COTTON
December Cotton is near unchanged this morning after inching higher to its highest level since October 11 yesterday. The bulls are hoping for another strong export sales report this morning, now that two decent ones in a row have offered some rare optimism on the demand front. The dollar is slightly lower this morning after trading to its highest level since July 10 yesterday. The sharp increasing in the dollar since late September does not help US export prospects. US weather still looks good for crop development and harvest. India’s crop has been revised down due to recent heavy rains. Australia needs rain.
COCOA
December Cocoa has been in an consolidation mode since putting in an all-time high last April, but technical support has broken down this week with the advance of the West African main crop harvest.
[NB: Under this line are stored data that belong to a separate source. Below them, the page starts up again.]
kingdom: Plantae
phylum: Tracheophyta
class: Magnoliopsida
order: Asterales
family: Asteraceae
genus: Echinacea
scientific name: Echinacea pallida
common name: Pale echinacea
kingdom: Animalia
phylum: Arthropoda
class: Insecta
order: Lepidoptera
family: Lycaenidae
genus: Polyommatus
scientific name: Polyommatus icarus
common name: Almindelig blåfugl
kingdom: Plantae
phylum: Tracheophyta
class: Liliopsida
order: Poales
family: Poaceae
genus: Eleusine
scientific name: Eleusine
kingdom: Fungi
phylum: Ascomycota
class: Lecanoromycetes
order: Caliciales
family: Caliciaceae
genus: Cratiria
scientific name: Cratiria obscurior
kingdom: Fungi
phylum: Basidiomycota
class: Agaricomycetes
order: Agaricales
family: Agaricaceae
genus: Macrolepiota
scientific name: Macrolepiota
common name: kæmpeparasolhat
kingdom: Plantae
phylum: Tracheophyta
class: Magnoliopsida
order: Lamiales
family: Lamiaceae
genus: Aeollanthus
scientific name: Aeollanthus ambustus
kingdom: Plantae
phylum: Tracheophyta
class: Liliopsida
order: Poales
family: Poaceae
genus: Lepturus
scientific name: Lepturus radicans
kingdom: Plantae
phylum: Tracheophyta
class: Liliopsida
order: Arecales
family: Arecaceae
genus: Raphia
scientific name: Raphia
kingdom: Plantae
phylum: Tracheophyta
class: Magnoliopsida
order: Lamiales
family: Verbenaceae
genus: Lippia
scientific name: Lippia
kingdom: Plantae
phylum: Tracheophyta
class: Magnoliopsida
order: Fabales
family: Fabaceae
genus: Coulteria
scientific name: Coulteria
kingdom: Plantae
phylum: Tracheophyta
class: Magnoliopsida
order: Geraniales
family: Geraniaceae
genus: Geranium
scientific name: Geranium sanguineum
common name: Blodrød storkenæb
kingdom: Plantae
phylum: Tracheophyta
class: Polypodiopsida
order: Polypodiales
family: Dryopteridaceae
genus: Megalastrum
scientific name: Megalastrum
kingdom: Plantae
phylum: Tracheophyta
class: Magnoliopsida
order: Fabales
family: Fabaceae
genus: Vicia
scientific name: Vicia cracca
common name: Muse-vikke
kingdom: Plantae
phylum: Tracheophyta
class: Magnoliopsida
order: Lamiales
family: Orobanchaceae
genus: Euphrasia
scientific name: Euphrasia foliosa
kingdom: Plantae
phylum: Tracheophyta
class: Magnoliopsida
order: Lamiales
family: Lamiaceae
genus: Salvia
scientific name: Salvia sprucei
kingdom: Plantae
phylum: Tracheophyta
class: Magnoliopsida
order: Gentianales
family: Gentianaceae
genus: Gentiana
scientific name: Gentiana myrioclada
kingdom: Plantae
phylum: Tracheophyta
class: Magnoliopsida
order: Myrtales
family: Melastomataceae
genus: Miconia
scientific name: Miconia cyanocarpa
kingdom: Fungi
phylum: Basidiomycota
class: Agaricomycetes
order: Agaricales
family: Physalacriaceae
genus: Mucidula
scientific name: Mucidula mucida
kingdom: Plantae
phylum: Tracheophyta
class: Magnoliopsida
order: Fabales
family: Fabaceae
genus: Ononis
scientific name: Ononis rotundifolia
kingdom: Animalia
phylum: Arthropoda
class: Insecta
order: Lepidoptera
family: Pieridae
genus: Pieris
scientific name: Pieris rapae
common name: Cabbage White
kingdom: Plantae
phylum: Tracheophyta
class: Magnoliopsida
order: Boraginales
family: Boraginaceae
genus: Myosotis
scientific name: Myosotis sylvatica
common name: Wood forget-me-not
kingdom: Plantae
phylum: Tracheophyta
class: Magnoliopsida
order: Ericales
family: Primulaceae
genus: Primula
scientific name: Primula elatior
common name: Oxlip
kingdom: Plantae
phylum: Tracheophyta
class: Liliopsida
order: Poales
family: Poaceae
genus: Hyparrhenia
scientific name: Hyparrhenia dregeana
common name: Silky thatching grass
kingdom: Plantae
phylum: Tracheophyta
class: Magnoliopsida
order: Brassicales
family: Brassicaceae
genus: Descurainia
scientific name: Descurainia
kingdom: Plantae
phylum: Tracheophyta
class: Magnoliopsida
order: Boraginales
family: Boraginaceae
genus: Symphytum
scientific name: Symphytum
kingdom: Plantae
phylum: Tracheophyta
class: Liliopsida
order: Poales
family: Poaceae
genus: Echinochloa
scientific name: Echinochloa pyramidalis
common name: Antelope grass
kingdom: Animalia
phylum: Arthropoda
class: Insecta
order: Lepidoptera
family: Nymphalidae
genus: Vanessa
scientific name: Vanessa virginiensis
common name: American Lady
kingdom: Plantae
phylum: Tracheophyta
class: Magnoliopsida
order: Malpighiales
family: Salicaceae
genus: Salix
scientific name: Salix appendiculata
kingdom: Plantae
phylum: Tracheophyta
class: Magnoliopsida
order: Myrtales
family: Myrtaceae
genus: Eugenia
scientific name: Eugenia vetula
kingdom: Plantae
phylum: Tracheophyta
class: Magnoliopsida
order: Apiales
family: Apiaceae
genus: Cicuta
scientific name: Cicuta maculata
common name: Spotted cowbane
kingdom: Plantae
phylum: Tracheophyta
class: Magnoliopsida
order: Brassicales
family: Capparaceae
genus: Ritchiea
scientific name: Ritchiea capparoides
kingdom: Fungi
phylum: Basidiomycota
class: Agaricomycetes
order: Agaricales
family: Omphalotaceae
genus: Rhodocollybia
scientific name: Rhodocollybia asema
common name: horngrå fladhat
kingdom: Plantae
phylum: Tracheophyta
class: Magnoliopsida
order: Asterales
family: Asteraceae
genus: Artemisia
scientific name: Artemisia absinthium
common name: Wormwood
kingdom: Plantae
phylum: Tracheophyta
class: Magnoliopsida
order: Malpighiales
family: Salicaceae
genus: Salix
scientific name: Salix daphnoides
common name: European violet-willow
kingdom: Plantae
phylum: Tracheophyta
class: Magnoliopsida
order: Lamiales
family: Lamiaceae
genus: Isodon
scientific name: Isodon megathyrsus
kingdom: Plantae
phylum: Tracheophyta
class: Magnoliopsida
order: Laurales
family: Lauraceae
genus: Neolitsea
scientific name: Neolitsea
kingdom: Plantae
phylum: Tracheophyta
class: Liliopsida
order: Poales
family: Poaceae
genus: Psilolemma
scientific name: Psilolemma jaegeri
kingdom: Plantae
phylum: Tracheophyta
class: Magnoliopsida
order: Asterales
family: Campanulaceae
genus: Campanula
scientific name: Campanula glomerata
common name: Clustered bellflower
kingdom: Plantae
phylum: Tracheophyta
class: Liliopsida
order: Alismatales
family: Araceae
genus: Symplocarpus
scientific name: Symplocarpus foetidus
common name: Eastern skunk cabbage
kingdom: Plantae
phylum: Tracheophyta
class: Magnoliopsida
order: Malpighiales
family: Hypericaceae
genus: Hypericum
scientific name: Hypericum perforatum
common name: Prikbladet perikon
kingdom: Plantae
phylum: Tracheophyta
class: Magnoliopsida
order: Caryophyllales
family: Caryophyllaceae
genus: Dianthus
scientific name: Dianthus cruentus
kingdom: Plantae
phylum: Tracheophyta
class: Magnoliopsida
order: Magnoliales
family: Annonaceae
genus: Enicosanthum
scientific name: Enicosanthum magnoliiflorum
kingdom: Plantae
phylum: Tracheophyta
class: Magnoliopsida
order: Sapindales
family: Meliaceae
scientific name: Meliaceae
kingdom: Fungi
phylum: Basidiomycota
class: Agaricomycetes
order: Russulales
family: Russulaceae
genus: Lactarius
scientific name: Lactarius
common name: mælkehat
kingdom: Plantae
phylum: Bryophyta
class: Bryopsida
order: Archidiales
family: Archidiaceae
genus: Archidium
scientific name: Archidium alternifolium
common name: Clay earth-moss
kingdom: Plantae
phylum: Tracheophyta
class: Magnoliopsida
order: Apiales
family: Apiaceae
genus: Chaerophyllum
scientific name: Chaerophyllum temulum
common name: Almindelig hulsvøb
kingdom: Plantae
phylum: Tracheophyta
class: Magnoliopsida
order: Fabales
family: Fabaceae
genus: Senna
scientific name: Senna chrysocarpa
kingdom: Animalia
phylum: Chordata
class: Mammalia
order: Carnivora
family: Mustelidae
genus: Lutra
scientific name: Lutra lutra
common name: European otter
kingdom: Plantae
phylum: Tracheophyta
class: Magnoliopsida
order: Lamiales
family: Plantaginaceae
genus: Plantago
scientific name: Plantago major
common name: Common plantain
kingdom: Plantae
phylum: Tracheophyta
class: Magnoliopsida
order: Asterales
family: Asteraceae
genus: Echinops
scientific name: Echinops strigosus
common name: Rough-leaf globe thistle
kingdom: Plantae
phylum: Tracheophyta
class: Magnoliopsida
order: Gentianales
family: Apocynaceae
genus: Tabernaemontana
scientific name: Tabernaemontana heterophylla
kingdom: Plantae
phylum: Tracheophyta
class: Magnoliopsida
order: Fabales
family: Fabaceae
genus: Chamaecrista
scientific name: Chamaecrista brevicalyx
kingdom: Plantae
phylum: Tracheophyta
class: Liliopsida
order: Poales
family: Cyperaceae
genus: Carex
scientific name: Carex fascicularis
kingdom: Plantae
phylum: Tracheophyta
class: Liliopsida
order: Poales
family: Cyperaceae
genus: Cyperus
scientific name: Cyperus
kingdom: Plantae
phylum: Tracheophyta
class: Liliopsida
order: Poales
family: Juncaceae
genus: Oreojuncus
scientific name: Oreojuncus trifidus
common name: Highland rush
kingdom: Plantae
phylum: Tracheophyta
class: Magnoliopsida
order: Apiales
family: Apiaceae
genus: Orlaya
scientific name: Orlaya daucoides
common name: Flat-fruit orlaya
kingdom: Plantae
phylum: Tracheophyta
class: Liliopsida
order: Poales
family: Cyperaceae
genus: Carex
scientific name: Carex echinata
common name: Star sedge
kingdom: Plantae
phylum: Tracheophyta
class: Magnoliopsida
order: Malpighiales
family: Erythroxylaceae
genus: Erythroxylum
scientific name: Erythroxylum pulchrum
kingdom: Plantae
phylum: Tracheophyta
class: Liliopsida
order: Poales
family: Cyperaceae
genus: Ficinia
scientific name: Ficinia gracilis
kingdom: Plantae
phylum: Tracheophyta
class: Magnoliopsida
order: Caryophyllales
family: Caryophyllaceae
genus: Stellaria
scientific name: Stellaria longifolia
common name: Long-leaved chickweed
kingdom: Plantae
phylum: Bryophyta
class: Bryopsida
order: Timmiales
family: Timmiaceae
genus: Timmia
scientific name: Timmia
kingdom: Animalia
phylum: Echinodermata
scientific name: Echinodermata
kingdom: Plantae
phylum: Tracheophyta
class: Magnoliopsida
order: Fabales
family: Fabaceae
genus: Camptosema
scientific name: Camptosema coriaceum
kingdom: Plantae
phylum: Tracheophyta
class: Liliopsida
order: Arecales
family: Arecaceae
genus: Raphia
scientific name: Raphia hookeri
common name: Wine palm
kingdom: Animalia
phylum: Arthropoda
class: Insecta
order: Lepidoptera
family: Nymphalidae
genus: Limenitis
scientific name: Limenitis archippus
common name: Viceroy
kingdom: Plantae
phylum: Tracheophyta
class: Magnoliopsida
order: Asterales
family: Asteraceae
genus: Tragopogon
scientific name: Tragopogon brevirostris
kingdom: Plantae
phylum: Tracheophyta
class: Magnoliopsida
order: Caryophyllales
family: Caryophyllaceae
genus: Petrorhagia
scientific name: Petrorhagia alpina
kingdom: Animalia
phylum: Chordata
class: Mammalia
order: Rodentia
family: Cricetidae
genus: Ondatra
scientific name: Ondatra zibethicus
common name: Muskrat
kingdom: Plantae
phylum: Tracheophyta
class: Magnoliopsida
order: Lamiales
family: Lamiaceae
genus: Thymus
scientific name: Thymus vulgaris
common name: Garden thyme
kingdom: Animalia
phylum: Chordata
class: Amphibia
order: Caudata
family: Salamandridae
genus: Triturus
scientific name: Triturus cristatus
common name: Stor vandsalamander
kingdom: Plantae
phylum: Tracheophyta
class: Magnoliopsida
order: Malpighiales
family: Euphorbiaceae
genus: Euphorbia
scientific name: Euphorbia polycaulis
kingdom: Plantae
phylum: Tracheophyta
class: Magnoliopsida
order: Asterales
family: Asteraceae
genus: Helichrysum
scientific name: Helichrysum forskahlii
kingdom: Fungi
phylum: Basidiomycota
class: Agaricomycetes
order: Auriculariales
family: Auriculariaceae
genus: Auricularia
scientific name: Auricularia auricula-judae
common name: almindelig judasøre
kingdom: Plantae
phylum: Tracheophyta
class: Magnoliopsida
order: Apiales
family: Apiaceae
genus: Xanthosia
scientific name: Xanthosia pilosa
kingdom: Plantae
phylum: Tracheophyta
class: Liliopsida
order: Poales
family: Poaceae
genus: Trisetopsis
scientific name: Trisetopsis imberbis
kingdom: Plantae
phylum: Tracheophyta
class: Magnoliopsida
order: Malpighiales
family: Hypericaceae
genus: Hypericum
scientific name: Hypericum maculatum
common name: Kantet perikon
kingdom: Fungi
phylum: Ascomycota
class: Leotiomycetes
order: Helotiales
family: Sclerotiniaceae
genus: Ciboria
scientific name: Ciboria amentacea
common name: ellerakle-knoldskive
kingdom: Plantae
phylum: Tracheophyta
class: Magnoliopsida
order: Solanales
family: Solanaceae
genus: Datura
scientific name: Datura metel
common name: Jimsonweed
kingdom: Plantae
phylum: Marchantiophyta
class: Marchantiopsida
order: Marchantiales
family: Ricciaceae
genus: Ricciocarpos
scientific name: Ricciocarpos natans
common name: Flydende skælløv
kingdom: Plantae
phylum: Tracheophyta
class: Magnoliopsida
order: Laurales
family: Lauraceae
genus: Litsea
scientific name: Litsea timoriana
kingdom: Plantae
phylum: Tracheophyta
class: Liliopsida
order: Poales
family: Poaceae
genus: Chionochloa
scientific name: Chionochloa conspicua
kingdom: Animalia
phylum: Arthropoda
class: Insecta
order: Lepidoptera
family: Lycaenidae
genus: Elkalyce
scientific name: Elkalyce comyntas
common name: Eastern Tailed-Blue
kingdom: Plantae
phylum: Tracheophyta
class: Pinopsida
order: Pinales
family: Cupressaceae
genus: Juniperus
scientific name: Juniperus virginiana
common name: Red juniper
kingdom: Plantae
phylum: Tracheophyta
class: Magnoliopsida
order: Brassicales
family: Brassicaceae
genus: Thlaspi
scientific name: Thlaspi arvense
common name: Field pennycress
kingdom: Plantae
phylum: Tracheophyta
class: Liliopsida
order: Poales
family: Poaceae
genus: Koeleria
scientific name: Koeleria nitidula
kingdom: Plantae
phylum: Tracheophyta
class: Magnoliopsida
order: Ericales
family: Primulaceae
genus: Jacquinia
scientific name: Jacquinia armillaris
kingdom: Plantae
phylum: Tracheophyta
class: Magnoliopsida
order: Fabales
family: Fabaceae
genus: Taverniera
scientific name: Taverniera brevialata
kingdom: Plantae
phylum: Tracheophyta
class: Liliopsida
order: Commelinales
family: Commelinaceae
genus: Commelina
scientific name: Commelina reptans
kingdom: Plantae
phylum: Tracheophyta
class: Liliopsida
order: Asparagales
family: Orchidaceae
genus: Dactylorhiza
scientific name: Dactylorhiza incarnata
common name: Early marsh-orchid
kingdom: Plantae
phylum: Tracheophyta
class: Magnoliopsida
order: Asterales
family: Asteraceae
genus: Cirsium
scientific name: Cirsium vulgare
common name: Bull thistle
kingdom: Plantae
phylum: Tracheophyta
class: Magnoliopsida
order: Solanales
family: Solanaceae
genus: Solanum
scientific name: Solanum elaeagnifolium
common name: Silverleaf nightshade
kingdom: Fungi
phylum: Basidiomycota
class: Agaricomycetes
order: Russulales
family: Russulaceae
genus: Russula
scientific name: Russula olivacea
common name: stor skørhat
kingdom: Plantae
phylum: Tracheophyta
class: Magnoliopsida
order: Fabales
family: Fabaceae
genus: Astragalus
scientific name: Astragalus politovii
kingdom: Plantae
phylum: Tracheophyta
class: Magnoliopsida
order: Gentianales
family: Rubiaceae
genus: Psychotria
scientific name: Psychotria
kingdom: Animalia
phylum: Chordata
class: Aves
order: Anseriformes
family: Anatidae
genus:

This week, ivory Coast’s marketing board, the CCC forecasted the nations midcrop to increase by 10% this season, although they did express some concern that recent heavy rains could lower those expectations. The ICCO predicted Ivory Coast’s total production to reach 2 million metric tons in 2024/25, up from 1.74 million in 2023/24 but below the ranged 2.10-2.25 million of the previous five years.
COFFEE
December Coffee traded to its highest level in a week overnight but was back near unchanged this morning. London robusta prices were also higher after falling to their lowest level since August 23 yesterday. Recent rainfall in Brazil has improved the outlook for the 2025 crop. More rain is needed, but the wetter trend has encouraged selling. Cash robusta prices in Vietnam fell this week on thin trading. Prices may have been pressured this month by the likely postponement of the EU’s anti-deforestation rule, which will require importers to verify their products did not come from deforested land. The looming regulation may have sparked aggressive pre-buying ahead of the previously scheduled implementation date, which was to be at end of this year. Tropical Storm Trami is headed to Vietnam’s main coffee growing region, and it may trigger heavy rains, which could slow cherry picking.
SUGAR
March Sugar pushed up against trendline resistance overnight, which if broken could spark a resumption of the uptrend off the August lows. There has been a spate of bullish commentary regarding Brazilian sugar production that could tighten and already tight supply forecast. Sugar trader Wilmar said yesterday that sugar stocks in Brazil at the start of the 2024/25 crop year were the lowest on record at 900,000 metric tons. They citied Unica data that is not made public and which only companies that are associated with the group are granted access. Wilmar said that Unica had recently revised Brazil Center-South stocks at the end of March down to 1.9 million tons from 4.3 million previously.
March Sugar is pushing up against a key resistance level this morning, and a breakout above there could confirm a bull flag formation that would project a resumption of the uptrend off the August low.